CBB Bank
- Company type: Private company
- Traded as: OTCQX: CBBI
- Industry: Banking
- Founded: 2005; 21 years ago
- Headquarters: Los Angeles, California, United States
- Key people: James Hong, president and chief executive officer
- Revenue: $51.2 million (2016)
- Number of employees: 170 (2023)
- Parent: CBB Bancorp, Inc.
- Website: cbb-bank.com

= CBB Bank =

Korean American bank

CBB Bank is an American bank that operates in the states of California, Texas and Hawaii providing commercial and personal banking services to the Korean-American community. It owned by the holding company CBB Bancorp, Inc.

As of 2015, CBB Bank had 11 retail branches in California, Texas and Hawaii. It is one of five major Korean-American banks in the United States.

==History==
Commonwealth Business Bank, as well known as CBB Bank, was founded on March 9, 2005, in Los Angeles, California with only 20 employees and $23.1 million of capital. It had its first stock traded on March 21 of that same year. It got TARP CPP Redemption on July 22, 2013, and had total assets of over $1 billion as of July 31, 2017. On September 1, 2017, it formed CBB Bancorp.

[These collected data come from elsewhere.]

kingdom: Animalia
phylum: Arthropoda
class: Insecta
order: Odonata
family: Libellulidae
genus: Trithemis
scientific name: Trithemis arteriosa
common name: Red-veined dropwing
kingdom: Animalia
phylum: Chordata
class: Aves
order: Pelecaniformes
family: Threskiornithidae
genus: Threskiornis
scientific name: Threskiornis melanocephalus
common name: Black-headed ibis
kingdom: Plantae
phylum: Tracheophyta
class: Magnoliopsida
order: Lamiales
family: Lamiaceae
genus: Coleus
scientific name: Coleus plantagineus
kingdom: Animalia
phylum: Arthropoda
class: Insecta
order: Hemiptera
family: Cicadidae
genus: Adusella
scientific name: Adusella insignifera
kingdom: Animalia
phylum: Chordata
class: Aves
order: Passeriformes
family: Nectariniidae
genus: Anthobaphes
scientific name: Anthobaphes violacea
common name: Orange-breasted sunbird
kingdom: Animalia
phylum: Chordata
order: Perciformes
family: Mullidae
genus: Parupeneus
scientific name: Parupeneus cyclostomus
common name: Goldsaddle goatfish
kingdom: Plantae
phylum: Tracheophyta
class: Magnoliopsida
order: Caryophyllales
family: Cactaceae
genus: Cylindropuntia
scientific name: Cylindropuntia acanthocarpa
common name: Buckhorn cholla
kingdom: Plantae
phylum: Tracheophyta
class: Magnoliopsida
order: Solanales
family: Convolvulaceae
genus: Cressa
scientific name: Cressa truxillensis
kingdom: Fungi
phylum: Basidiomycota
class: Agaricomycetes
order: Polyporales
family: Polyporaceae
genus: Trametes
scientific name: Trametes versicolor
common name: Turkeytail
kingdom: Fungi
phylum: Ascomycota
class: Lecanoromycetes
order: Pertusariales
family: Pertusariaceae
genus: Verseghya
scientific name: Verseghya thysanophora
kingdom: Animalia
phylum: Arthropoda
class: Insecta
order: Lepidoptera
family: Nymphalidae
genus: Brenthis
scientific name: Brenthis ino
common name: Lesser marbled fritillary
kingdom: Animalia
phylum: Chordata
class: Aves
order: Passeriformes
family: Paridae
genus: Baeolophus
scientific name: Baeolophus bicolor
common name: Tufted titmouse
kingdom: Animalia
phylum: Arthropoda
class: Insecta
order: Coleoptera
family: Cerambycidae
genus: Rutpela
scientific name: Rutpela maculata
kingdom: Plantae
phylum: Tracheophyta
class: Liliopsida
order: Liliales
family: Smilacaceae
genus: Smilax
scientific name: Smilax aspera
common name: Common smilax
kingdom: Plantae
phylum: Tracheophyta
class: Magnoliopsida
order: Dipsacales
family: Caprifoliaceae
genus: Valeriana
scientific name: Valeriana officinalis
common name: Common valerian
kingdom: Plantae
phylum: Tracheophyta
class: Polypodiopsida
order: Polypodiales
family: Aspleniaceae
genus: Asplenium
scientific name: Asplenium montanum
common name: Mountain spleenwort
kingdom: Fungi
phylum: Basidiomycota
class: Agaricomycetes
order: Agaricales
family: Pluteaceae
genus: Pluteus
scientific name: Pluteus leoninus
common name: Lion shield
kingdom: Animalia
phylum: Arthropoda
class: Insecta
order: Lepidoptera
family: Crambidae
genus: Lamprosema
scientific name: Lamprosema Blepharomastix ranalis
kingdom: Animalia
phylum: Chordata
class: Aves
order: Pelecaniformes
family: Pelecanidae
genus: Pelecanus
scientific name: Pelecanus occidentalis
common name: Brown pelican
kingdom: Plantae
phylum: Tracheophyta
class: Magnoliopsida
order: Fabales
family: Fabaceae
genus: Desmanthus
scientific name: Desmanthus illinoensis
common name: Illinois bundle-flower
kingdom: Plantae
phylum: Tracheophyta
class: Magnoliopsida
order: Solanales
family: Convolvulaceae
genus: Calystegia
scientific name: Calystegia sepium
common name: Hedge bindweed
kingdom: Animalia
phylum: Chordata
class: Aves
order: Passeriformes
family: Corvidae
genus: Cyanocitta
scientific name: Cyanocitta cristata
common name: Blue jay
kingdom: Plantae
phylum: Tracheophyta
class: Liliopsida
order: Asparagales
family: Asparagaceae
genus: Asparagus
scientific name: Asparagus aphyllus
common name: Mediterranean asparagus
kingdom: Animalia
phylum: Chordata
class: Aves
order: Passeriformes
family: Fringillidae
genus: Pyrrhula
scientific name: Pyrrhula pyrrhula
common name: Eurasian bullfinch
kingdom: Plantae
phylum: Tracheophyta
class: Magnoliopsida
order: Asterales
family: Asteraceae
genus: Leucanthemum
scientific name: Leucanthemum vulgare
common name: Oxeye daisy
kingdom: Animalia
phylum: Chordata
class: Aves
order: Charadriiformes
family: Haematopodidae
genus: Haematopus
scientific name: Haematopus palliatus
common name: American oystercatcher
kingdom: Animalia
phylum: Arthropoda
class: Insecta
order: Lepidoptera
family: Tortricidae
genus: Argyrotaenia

In February 2021 CBB Bancorp announced it was acquiring Honolulu-based Ohana Pacific bank and its two retail locations. The sale was completed in July of that year.

== Services ==
The bank offers retail banking services such as checking, installment, savings, money market, and certification of deposit accounts, as well as IRAs; business line of credit, term loans, trade finance, professional loans, business property loans, commercial real estate loans, and construction loans; SBA loans; and debit and credit cards. The company also provides treasury management, mobile and online banking, wire transfer, telephone banking, safe deposit box, and lockbox services.